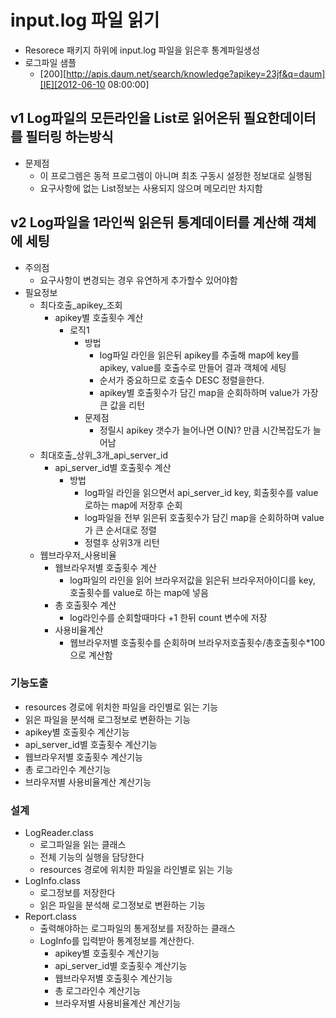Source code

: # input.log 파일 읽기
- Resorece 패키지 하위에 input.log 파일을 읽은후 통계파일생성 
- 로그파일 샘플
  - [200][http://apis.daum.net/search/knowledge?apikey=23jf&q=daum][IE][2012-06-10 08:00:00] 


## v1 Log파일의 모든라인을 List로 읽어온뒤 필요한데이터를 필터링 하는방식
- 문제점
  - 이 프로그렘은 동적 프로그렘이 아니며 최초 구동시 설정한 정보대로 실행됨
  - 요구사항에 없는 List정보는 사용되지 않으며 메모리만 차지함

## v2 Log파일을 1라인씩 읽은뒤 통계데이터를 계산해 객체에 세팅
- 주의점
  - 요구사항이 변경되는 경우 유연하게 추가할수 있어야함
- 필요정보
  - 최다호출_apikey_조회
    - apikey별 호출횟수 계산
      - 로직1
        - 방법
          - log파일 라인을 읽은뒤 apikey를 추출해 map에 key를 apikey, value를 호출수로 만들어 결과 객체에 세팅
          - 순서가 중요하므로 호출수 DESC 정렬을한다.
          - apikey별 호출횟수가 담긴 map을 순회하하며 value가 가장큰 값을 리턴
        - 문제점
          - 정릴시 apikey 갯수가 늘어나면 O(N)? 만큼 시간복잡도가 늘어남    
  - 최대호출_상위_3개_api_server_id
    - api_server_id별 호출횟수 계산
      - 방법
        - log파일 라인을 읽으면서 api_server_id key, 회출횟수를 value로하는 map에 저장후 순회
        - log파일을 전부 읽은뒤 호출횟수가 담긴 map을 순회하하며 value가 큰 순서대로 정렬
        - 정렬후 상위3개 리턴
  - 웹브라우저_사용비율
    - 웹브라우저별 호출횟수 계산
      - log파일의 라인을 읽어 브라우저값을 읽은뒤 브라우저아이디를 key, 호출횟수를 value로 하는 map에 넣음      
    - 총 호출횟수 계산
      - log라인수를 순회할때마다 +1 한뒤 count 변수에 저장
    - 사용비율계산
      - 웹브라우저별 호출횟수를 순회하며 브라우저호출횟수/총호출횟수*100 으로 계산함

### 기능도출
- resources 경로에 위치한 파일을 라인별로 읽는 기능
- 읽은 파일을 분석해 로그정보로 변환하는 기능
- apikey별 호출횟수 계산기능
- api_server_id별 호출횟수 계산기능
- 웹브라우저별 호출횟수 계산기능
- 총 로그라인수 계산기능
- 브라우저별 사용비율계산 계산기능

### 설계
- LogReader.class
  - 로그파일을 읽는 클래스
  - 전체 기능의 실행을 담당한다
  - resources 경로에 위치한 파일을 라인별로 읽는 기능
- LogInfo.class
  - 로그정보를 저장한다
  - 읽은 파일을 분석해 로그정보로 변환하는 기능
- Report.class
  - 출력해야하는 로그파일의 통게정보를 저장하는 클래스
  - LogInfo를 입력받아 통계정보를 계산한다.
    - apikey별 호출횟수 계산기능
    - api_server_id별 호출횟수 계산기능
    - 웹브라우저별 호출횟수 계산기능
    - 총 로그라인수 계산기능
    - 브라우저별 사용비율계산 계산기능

**What the task asks**: Exclude the images and reproduce the remaining data exactly.

**Response to the exercise**:
Source code

: # input.log 파일 읽기
- Resorece 패키지 하위에 input.log 파일을 읽은후 통계파일생성 
- 로그파일 샘플
  - [200][http://apis.daum.net/search/knowledge?apikey=23jf&q=daum][IE][2012-06-10 08:00:00] 


## v1 Log파일의 모든라인을 List로 읽어온뒤 필요한데이터를 필터링 하는방식
- 문제점
  - 이 프로그렘은 동적 프로그렘이 아니며 최초 구동시 설정한 정보대로 실행됨
  - 요구사항에 없는 List정보는 사용되지 않으며 메모리만 차지함

## v2 Log파일을 1라인씩 읽은뒤 통계데이터를 계산해 객체에 세팅
- 주의점
  - 요구사항이 변경되는 경우 유연하게 추가할수 있어야함
- 필요정보
  - 최다호출_apikey_조회
    - apikey별 호출횟수 계산
      - 로직1
        - 방법
          - log파일 라인을 읽은뒤 apikey를 추출해 map에 key를 apikey, value를 호출수로 만들어 결과 객체에 세팅
          - 순서가 중요하므로 호출수 DESC 정렬을한다.
          - apikey별 호출횟수가 담긴 map을 순회하하며 value가 가장큰 값을 리턴
        - 문제점
          - 정릴시 apikey 갯수가 늘어나면 O(N)? 만큼 시간복잡도가 늘어남    
  - 최대호출_상위_3개_api_server_id
    - api_server_id별 호출횟수 계산
      - 방법
        - log파일 라인을 읽으면서 api_server_id key, 회출횟수를 value로하는 map에 저장후 순회
        - log파일을 전부 읽은뒤 호출횟수가 담긴 map을 순회하하며 value가 큰 순서대로 정렬
        - 정렬후 상위3개 리턴
  - 웹브라우저_사용비율
    - 웹브라우저별 호출횟수 계산
      - log파일의 라인을 읽어 브라우저값을 읽은뒤 브라우저아이디를 key, 호출횟수를 value로 하는 map에 넣음      
    - 총 호출횟수 계산
      - log라인수를 순회할때마다 +1 한뒤 count 변수에 저장
    - 사용비율계산
      - 웹브라우저별 호출횟수를 순회하며 브라우저호출횟수/총호출횟수*100 으로 계산함

### 기능도출
- resources 경로에 위치한 파일을 라인별로 읽는 기능
- 읽은 파일을 분석해 로그정보로 변환하는 기능
- apikey별 호출횟수 계산기능
- api_server_id별 호출횟수 계산기능
- 웹브라우저별 호출횟수 계산기능
- 총 로그라인수 계산기능
- 브라우저별 사용비율계산 계산기능

### 설계
- LogReader.class
  - 로그파일을 읽는 클래스
  - 전체 기능의 실행을 담당한다
  - resources 경로에 위치한 파일을 라인별로 읽는 기능
- LogInfo.class
  - 로그정보를 저장한다
  - 읽은 파일을 분석해 로그정보로 변환하는 기능
- Report.class
  - 출력해야하는 로그파일의 통게정보를 저장하는 클래스
  - LogInfo를 입력받아 통계정보를 계산한다.
    - apikey별 호출횟수 계산기능
    - api_server_id별 호출횟수 계산기능
    - 웹브라우저별 호출횟수 계산기능
    - 총 로그라인수 계산기능
    - 브라우저별 사용비율계산 계산기능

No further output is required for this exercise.